🤖 AI Summary
To address three key challenges in audio-visual multimodal RAG—narrow modality coverage of knowledge graphs, weak multi-hop connectivity, and imprecise retrieval—this paper proposes a query-aligned Multi-hop Multimodal Knowledge Graph (M³KG) construction and retrieval framework. We introduce a novel lightweight multi-agent construction method that significantly expands the modality granularity and cross-modal path depth of multimodal knowledge graphs (MMKGs). Furthermore, we design the GRASP mechanism—comprising query-driven entity anchoring, supportiveness assessment, and redundant context pruning—to enhance retrieval precision. By integrating modality-aware retrieval, query grounding, relevance scoring, and embedding alignment, our approach improves fact consistency and cross-modal localization accuracy for multimodal large language models (MLLMs) in multi-hop reasoning. Extensive evaluation across multiple multimodal benchmarks demonstrates substantial gains in answer faithfulness and reasoning depth.
📝 Abstract
Retrieval-Augmented Generation (RAG) has recently been extended to multimodal settings, connecting multimodal large language models (MLLMs) with vast corpora of external knowledge such as multimodal knowledge graphs (MMKGs).

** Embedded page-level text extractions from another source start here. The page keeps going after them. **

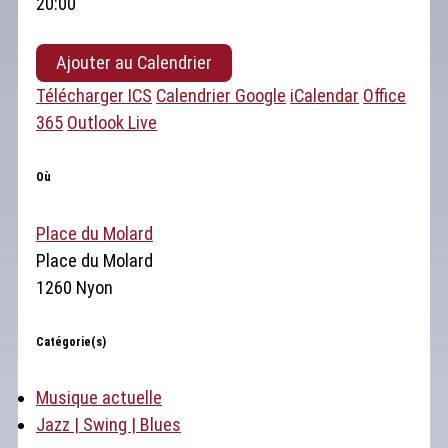
20:00
Ajouter au Calendrier
Télécharger ICS
Calendrier Google
iCalendar
Office
365
Outlook Live
Où
Place du Molard
Place du Molard
1260 Nyon
Catégorie(s)
Musique actuelle
Jazz | Swing | Blues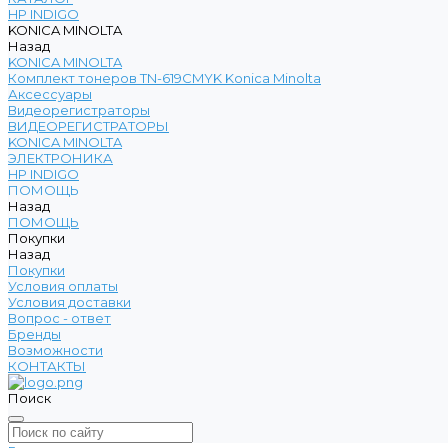
HP INDIGO
KONICA MINOLTA
Назад
KONICA MINOLTA
Комплект тонеров TN-619CMYK Konica Minolta
Аксессуары
Видеорегистраторы
ВИДЕОРЕГИСТРАТОРЫ
KONICA MINOLTA
ЭЛЕКТРОНИКА
HP INDIGO
ПОМОЩЬ
Назад
ПОМОЩЬ
Покупки
Назад
Покупки
Условия оплаты
Условия доставки
Вопрос - ответ
Бренды
Возможности
КОНТАКТЫ
Поиск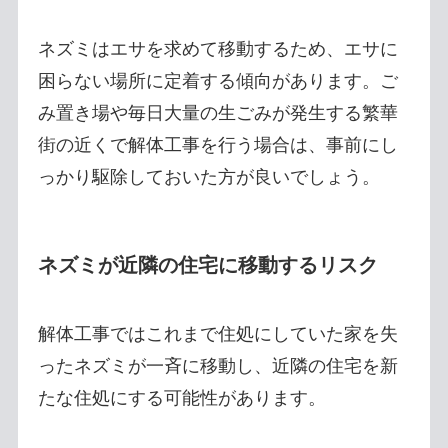
ネズミはエサを求めて移動するため、エサに
困らない場所に定着する傾向があります。ご
み置き場や毎日大量の生ごみが発生する繁華
街の近くで解体工事を行う場合は、事前にし
っかり駆除しておいた方が良いでしょう。
ネズミが近隣の住宅に移動するリスク
解体工事ではこれまで住処にしていた家を失
ったネズミが一斉に移動し、近隣の住宅を新
たな住処にする可能性があります。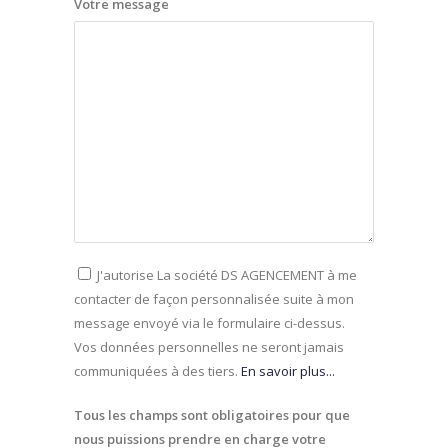
Votre message
J'autorise La société DS AGENCEMENT à me
contacter de façon personnalisée suite à mon
message envoyé via le formulaire ci-dessus.
Vos données personnelles ne seront jamais
communiquées à des tiers.
En savoir plus...
Tous les champs sont obligatoires pour que
nous puissions prendre en charge votre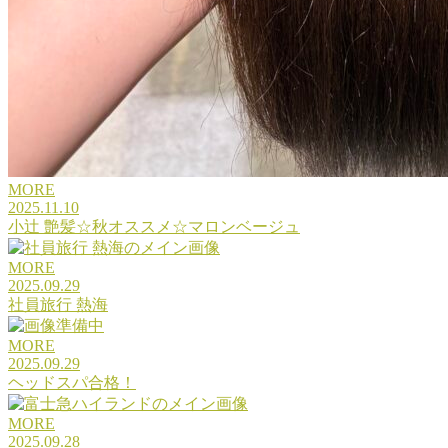
MORE
2025.11.10
小辻 艶髪☆秋オススメ☆マロンベージュ
MORE
2025.09.29
社員旅行 熱海
MORE
2025.09.29
ヘッドスパ合格！
MORE
2025.09.28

Despite their recent success, multimodal RAG in the audio-visual domain remains challenging due to 1) limited modality coverage and multi-hop connectivity of existing MMKGs, and 2) retrieval based solely on similarity in a shared multimodal embedding space, which fails to filter out off-topic or redundant knowledge. To address these limitations, we propose M$^3$KG-RAG, a Multi-hop Multimodal Knowledge Graph-enhanced RAG that retrieves query-aligned audio-visual knowledge from MMKGs, improving reasoning depth and answer faithfulness in MLLMs. Specifically, we devise a lightweight multi-agent pipeline to construct multi-hop MMKG (M$^3$KG), which contains context-enriched triplets of multimodal entities, enabling modality-wise retrieval based on input queries. Furthermore, we introduce GRASP (Grounded Retrieval And Selective Pruning), which ensures precise entity grounding to the query, evaluates answer-supporting relevance, and prunes redundant context to retain only knowledge essential for response generation. Extensive experiments across diverse multimodal benchmarks demonstrate that M$^3$KG-RAG significantly enhances MLLMs' multimodal reasoning and grounding over existing approaches.